Sync API (no async runtime required)

use vectoria_core::{SearchEngineSync, model::SearchRequest};

let engine = SearchEngineSync::new()?;
engine.index(product)?;

let results = engine.search(SearchRequest {
    q: "running shoes".into(),
    ..Default::default()
})?;

engine.reindex()?;   // re-embed all products
engine.stats()?;     // index stats

SearchEngineSync creates a single-threaded Tokio runtime internally. Safe to use from synchronous callers with no existing runtime.
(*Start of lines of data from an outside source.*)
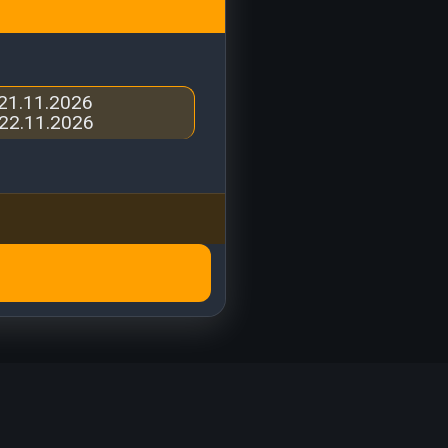
21.11.2026
22.11.2026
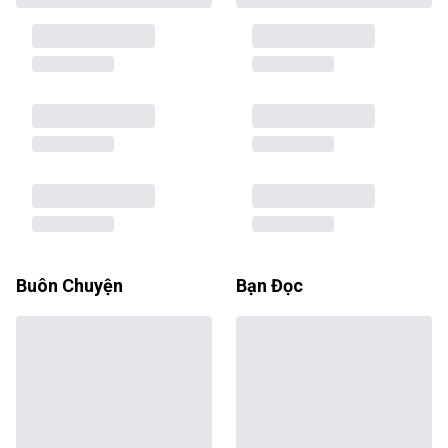
Buôn Chuyện
Bạn Đọc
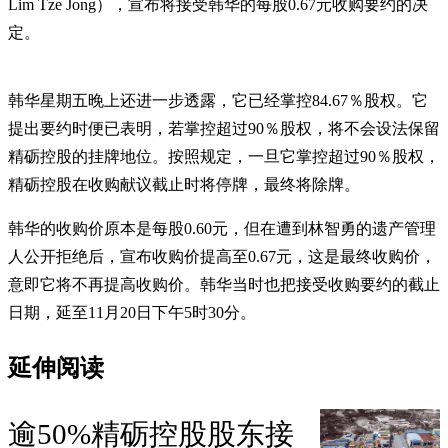
Lim Tze Jong），宣布将接受韩华的每股0.67元收购要约的决
定。
韩华星期五晚上还进一步透露，它已经掌控84.67％股权。它
提出要约时便已表明，若掌控超过90％股权，将不会设法保留
精砺控股的挂牌地位。按照规定，一旦它掌控超过90％股权，
精砺控股在收购献议截止时将停牌，最终将除牌。
韩华的收购价原本是每股0.60元，但在遭到林智勇的遗产管理
人公开拒绝后，宣布收购价提高至0.67元，这是最终收购价，
意即它将不再提高收购价。韩华当时也把接受收购要约的截止
日期，延至11月20日下午5时30分。
延伸阅读
逾50%精砺控股股东接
Preloading an existing database

Both persistent storage backends accept a file path. Point them at an existing database and the engine loads from it at startup. Call reindex_all() after opening to rebuild the in-memory BM25 index and spell corrector from stored products.
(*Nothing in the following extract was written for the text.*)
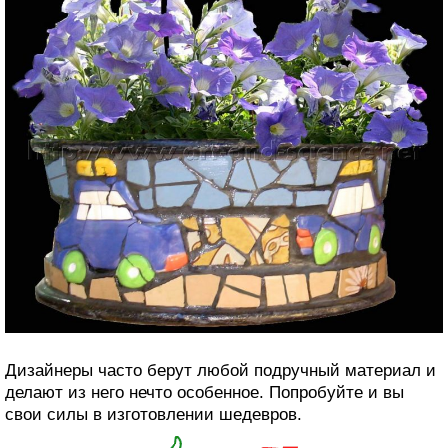
Дизайнеры часто берут любой подручный материал и
делают из него нечто особенное. Попробуйте и вы
свои силы в изготовлении шедевров.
use std::{path::Path, sync::Arc};
use vectoria_core::{
    SearchEngineBuilder,
    storage::sqlite::SqliteStorage,
};

let storage = Arc::new(SqliteStorage::open(Path::new("./vectoria.db"))?);

let engine = SearchEngineBuilder::new()
    .storage(storage)
    .build()
    .await?;

// Rebuild BM25 + spell corrector from stored products
engine.reindex_all().await?;

For HNSW persistence, use EdgeStoreStorage::open(path) paired with EdgeStoreVectorIndex::open(path, model_id, dims). The HNSW graph is persisted to disk and loaded automatically — no rebuild needed unless the embedding model changed.

Bulk indexing

There is no single batch call — index products individually in a loop. If products already have pre-computed vectors, set product.vector and the embedding step is skipped (only storage + BM25 + spell corrector are updated). After bulk loading with HNSW, call reindex_all() once to flush the graph.
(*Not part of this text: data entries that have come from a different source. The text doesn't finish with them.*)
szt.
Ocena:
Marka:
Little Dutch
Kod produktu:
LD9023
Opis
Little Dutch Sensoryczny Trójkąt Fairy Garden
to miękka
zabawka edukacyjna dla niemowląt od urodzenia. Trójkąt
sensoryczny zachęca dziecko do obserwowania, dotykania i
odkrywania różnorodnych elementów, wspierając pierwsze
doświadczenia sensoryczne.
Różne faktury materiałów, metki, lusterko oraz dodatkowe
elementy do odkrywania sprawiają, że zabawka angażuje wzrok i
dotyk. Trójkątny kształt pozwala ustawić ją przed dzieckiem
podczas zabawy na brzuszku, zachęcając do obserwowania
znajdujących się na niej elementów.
// Fast path: skip embedding if vectors already computed
for p in products {
    let product = Product {
        id: p.id,
        text: Some(p.text),
        vector: Some(p.embedding),  // skip embed call
        metadata: p.meta,
        ..Product::new(p.id, p.meta)
    };
    engine.index(product).await?;
}

// Flush HNSW graph after bulk load
engine.reindex_all().await?;

For concurrent bulk loading in async code, spawn tasks and join:

let engine = Arc::new(engine);
let handles: Vec<_> = products.into_iter().map(|p| {
    let e = Arc::clone(&engine);
    tokio::spawn(async move { e.index(p).await })
}).collect();

for h in handles { h.await??; }
engine.reindex_all().await?;

Builder options

Method	Default	Description
`.storage(arc)`	`MemoryStorage`	Persistent backends: `SqliteStorage`, `EdgeStoreStorage`
`.vector_index(arc)`	`MemoryVectorIndex`	Persistent: `EdgeStoreVectorIndex` (HNSW)
`.embedding(arc)`	Local `multilingual-e5-small`	Any `EmbeddingProvider` impl, incl. OpenAI-compatible
`.weights(RankingWeights)`	semantic=0.7, bm25=0.3, popularity=0.2, query_ctr=0.15, availability=0.05, margin=0.05	Score fusion weights
`.query_cache(ttl, max)`	disabled	LRU cache for repeated queries (TTL in seconds)
`.reranker()`	disabled	Enable cross-encoder reranking (requires feature flag)

All types implement Send + Sync. Storage and vector index can be wrapped in Arc and shared across threads.

Publishing — run make publish after cargo login (or set CARGO_REGISTRY_TOKEN). Tag a release with make tag to trigger the GitHub Actions release workflow.